MLIPFitMaker#
- class autoplex.fitting.common.flows.MLIPFitMaker(name='MLpotentialFit', mlip_type='GAP', hyperpara_opt=False, ref_energy_name='REF_energy', ref_force_name='REF_forces', ref_virial_name='REF_virial', glue_file_path='glue.xml', use_defaults=True)[source]#
Bases:
Maker
Maker to fit ML potentials based on DFT labelled reference data.
This Maker will filter the provided dataset in a data preprocessing step and then proceed with the MLIP fit (default is GAP).
- Parameters:
name (str) – Name of the flows produced by this maker.
mlip_type (str) – Choose one specific MLIP type to be fitted: ‘GAP’ | ‘J-ACE’ | ‘NEQUIP’ | ‘M3GNET’ | ‘MACE’
hyperpara_opt (bool) – Perform hyperparameter optimization using XPOT (XPOT: https://pubs.aip.org/aip/jcp/article/159/2/024803/2901815)
ref_energy_name (str) – Reference energy name.
ref_force_name (str) – Reference force name.
ref_virial_name (str) – Reference virial name.
glue_file_path (str) – Name of the glue.xml file path.
use_defaults (bool) – if true, uses default fit parameters
- make(fit_input=None, species_list=None, isolated_atom_energies=None, split_ratio=0.4, force_max=40.0, regularization=False, distillation=True, separated=False, pre_xyz_files=None, pre_database_dir=None, atomwise_regularization_parameter=0.1, force_min=0.01, atom_wise_regularization=True, auto_delta=False, glue_xml=False, num_processes_fit=None, apply_data_preprocessing=True, database_dir=None, device='cpu', **fit_kwargs)[source]#
Make a flow for fitting MLIP models.
- Parameters:
fit_input (dict) – Output from the CompletePhononDFTMLDataGenerationFlow process.

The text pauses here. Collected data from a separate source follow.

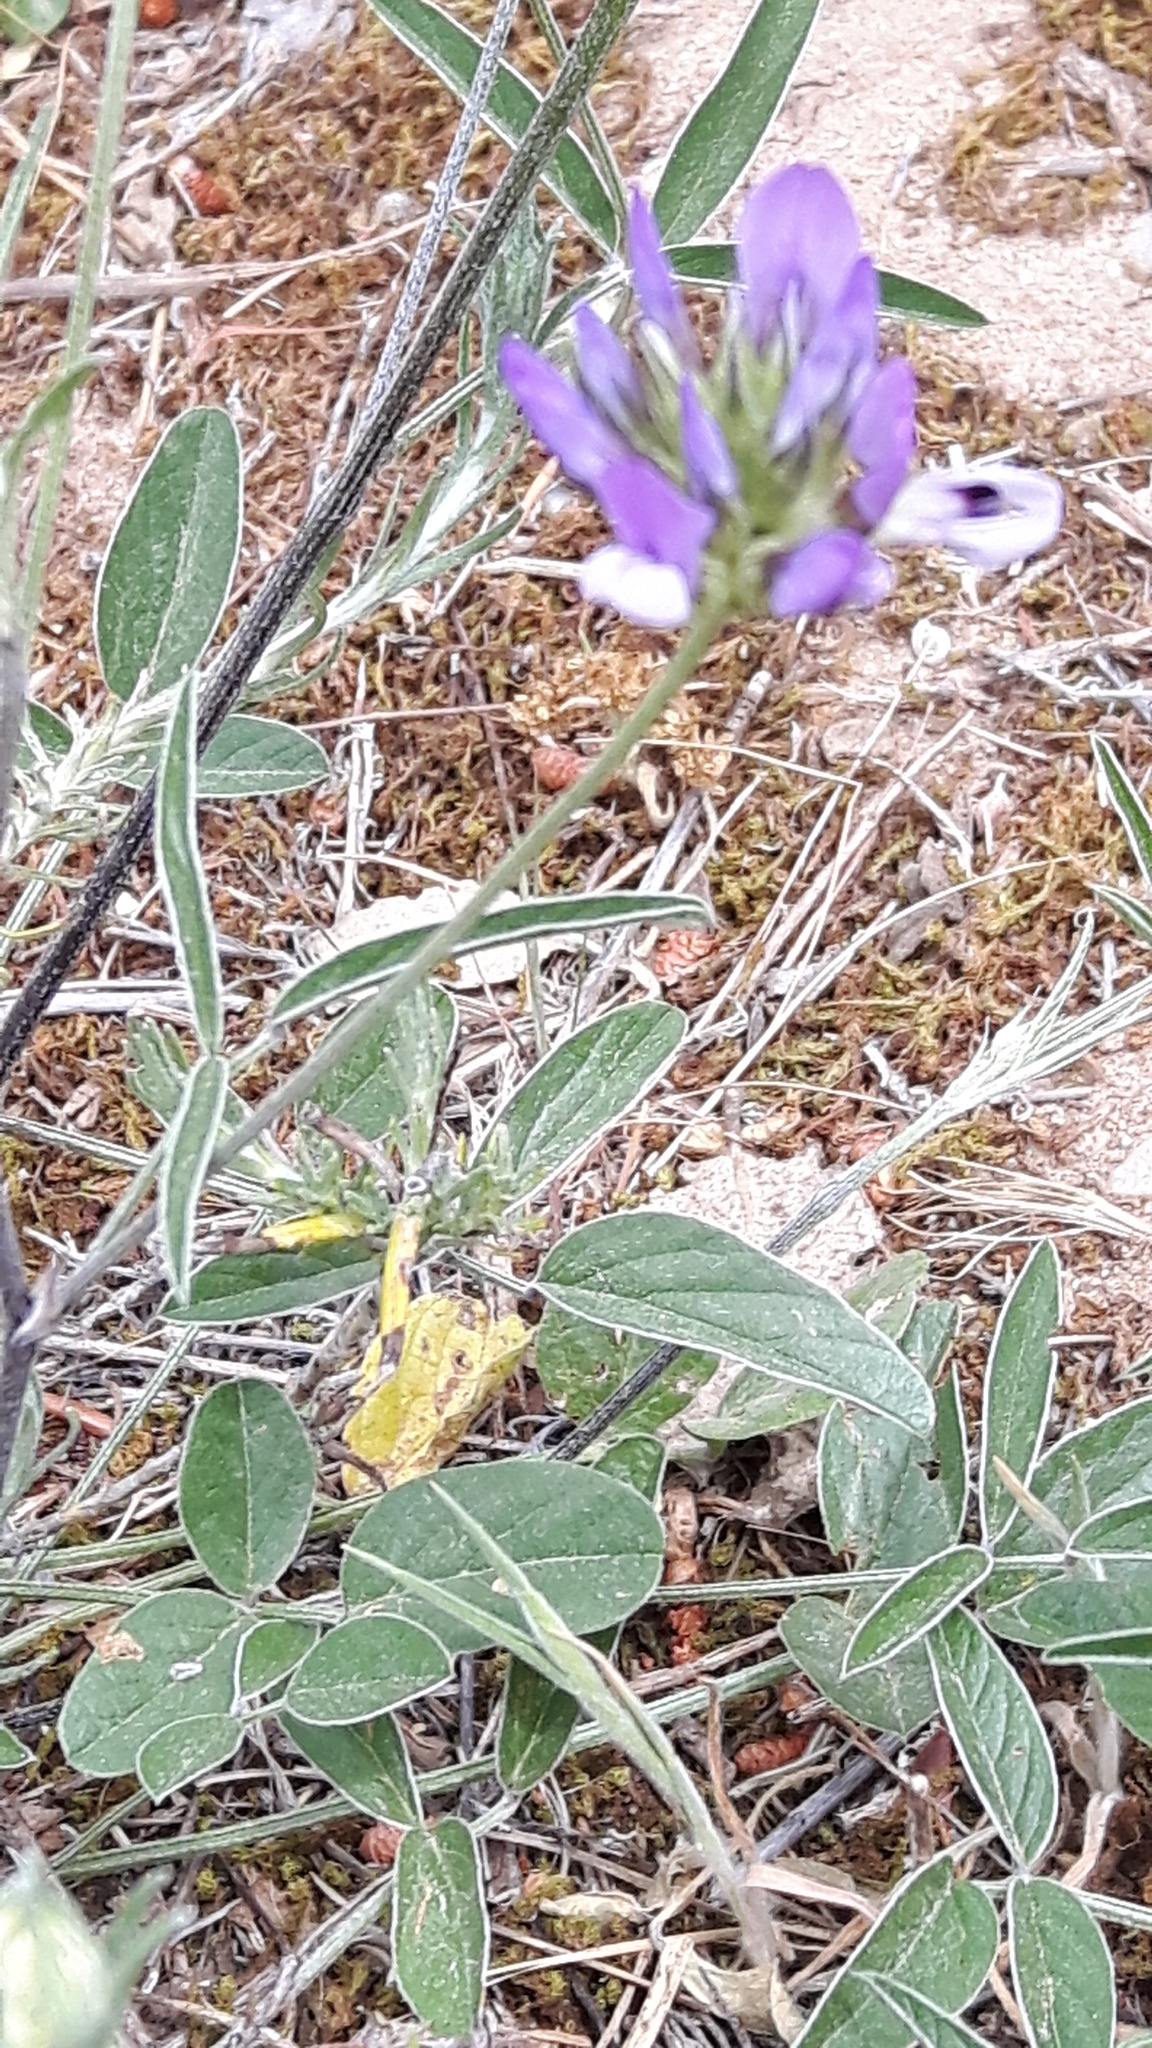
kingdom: Plantae
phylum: Tracheophyta
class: Magnoliopsida
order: Fabales
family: Fabaceae
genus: Bituminaria
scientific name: Bituminaria bituminosa
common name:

species_list (list) – List of element names (strings) involved in the training dataset
isolated_atom_energies (dict) – Dictionary of isolated atoms energies.
split_ratio (float) – Ratio to divide the dataset into training and test sets. A value of 0.1 means 90% training data and 10% test data
force_max (float) – Maximum allowed force in the dataset.
regularization (bool) – For using sigma regularization.
distillation (bool) – For using data distillation.
separated (bool) – Repeat the fit for each data_type available in the (combined) database.
pre_xyz_files (list[str] or None) – Names of the pre-database train xyz file and test xyz file.
pre_database_dir (str or None) – The pre-database directory.
atomwise_regularization_parameter (float) – Regularization value for the atom-wise force components.
force_min (float) – Minimal force cutoff value for atom-wise regularization.
atom_wise_regularization (bool) – For including atom-wise regularization.
auto_delta (bool) – Automatically determine delta for 2b, 3b and soap terms.
glue_xml (bool) – Use the glue.xml core potential instead of fitting 2b terms.
num_processes_fit (int) – Number of processes for fitting.
apply_data_preprocessing (bool) – Determine whether to preprocess the data.
database_dir (Path | str) – Path to the directory containing the database.
device (str) – Device to be used for model fitting, either “cpu” or “cuda”.
fit_kwargs (dict) – Additional keyword arguments for MLIP fitting.